Hawaii, NASA. – After the successful deployment of latest technology for landing spacecraft and perhaps human on Mars, the parachute of NASA’s Flying Saucer test vehicle failed to inflate during test flight.
According to NASA’s spokeswoman, Kimberly Newton, the parachute actually deployed but it never inflated and this signaled its failure to its engineers. What really happened is not so clear when the technology was trialed at the Hawaiian island of Kauai, but details surrounding the test failure might come up during a news conference billed for Tuesday.
The purpose of the technology is to arrest the supersonic speed at which a large landing vehicle might be hurtling down from space.

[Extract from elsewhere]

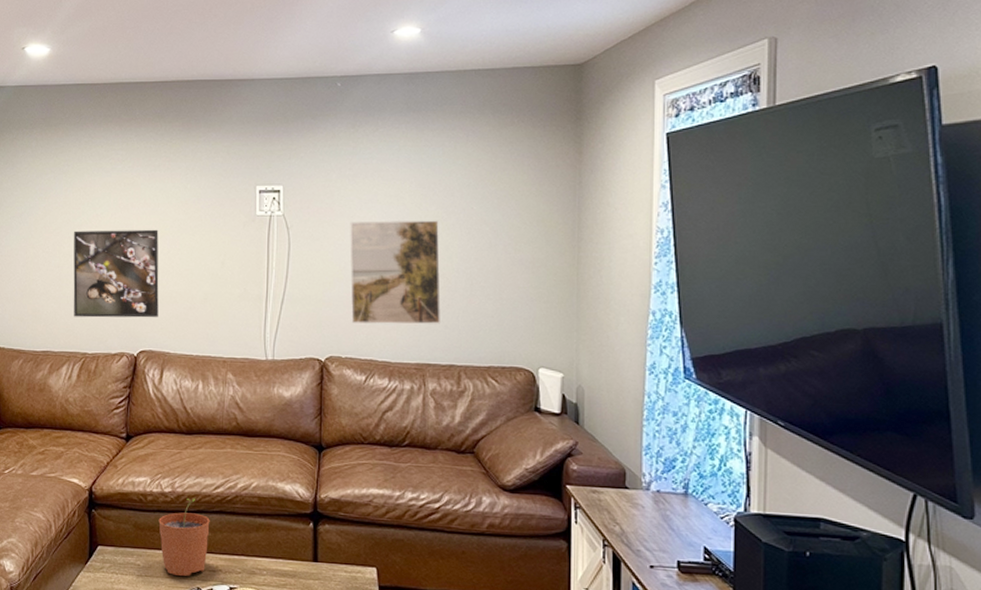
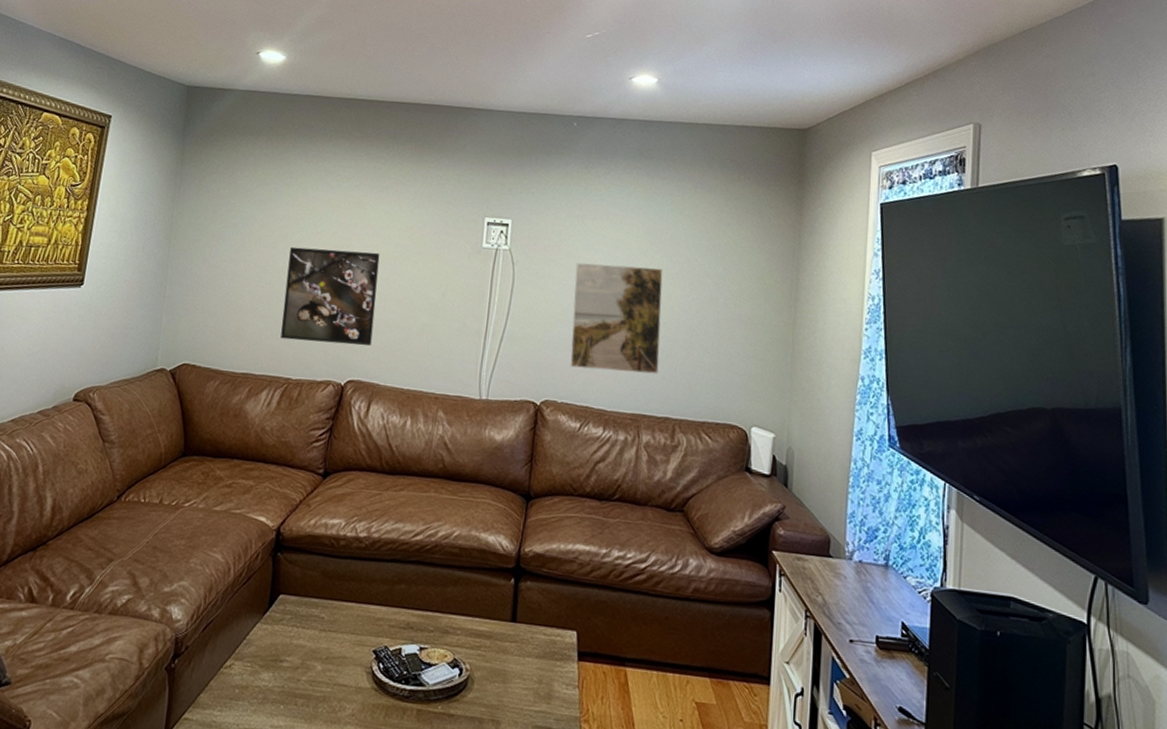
plant pot: present [158,498,210,576] -> none [349,545,406,633]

The one parachute that failed to inflate was recently re-designed following the fatal loss of the first one that was tested but failed to inflate last year; meaning that this recent failure is the second trial out of the three planned by NASA for the project.
The ultimate aim of the test is to be prepared for when man will be transported to Mars by 2030, so the descent of the parachute began at 34 miles or 55 kilometers above Earth’s atmosphere where the thin atmosphere is similar to what is obtainable on Mars.
About 100 feet or 30 meters in diameter, the parachute is almost double the carrier that dropped Curiosity rover off to Mars in 2012, and it is too big to occupy the wind tunnel NASA uses for parachute testing.